My great-grandmother's house had what I liked to think of as a parlor. I suppose most people would call it a living room, but with the roses blooming on the wallpaper and the old pump organ in the corner, it was everything I imagined a parlor to be.

I never met my great-grandmother, but my grandma's sister, my great-aunt Esther, lived in that old farmhouse her whole life, looking after her mother throughout the stages of what might have been Alzheimer's and tending the cows in the pasture and the flowers lovingly planted all around the yard. Esther never married, and though I was too young to really talk about such things with her, I think she must have been lonely sometimes. My grandma said she fancied a young man at one time, but he thought of her more as a sister than a potential bride and married another.

Esther was a true salt-of-the-earth woman. She was small and reed-thin, with skin ruddy from the sun and wind and gray hair cropped just below her ears. In my mind she always wore a cotton dress with an apron, knee-high stockings, and black buckled shoes, and her voice crackled when she talked. All those years she lived in that house, she never installed indoor plumbing but instead used the little outhouse from her childhood. She had a small pump for water in the kitchen, but my siblings and I especially enjoyed helping Esther get water from the big pump out in the pump house.

Though my grandma had two sisters, neither had children of their own, so my dad was the only child among the three, and from what I've heard, my dad's aunts adored their red-headed nephew like no other. When he was a kid, my dad spent time during the summers out at Esther's farm building playhouses in the fields and chasing after his dog Penny. He also spent time keeping his grandma company so Esther could get her work done. Esther's mother, I'm told, was in the habit of wandering off, so Esther would bring her along when she did her chores around the farm and try to keep her occupied by having her hold the tails of the cows while Esther milked them.

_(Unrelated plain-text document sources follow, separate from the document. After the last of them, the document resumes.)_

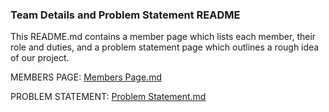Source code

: ### Team Details and Problem Statement README

This README.md contains a member page which lists each member, their role and duties, and a problem statement page which outlines a rough idea of our project.

MEMBERS PAGE: [Members Page.md](https://github.com/kiffit/waterfall-project/blob/main/Team%20Details%20and%20Problem%20Statement/Members%20Page.md)

PROBLEM STATEMENT: [Problem Statement.md](https://github.com/kiffit/waterfall-project/blob/main/Team%20Details%20and%20Problem%20Statement/Problem%20Statement.md) 
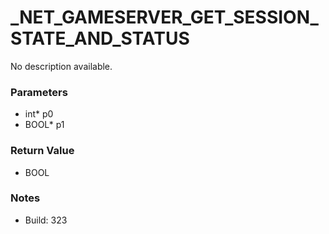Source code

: # _NET_GAMESERVER_GET_SESSION_STATE_AND_STATUS

No description available.

### Parameters
* int* p0
* BOOL* p1

### Return Value
* BOOL

### Notes
* Build: 323

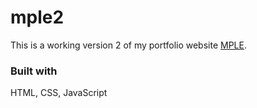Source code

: # mple2

This is a working version 2 of my portfolio website [MPLE](http://mpleconsulting.com/).

### Built with

HTML, CSS, JavaScript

It was during those summers when my dad and his grandma sat in the parlor and played church. I'm sure my dad knows the story much better than I do, but I've heard he preached many a sermon long before the idea of attending seminary ever sparked his imagination. And my great-grandmother sang the hymns so deeply embedded in her memory the dementia couldn't touch them. I can envision the scene in my mind so clearly--a little freckled-faced boy and his grandma enjoying time with their Savior.

Fast-forward some forty years, and the scene isn't that different. The youngest son of the freckled-face boy is standing on a small platform in the living room of his house wearing a "gown" his grandma made from an old white dress and preaching a sermon on John 3:16. The sermon is followed by his older sister plunking out "Silent Night" and "Glory Be To Jesus" (the only two hymns she can play with both hands) on the piano, while both children sing the words they know by heart.

What started in the parlor of the old farmhouse continued in the living room of the house in the suburbs. That's powerful stuff.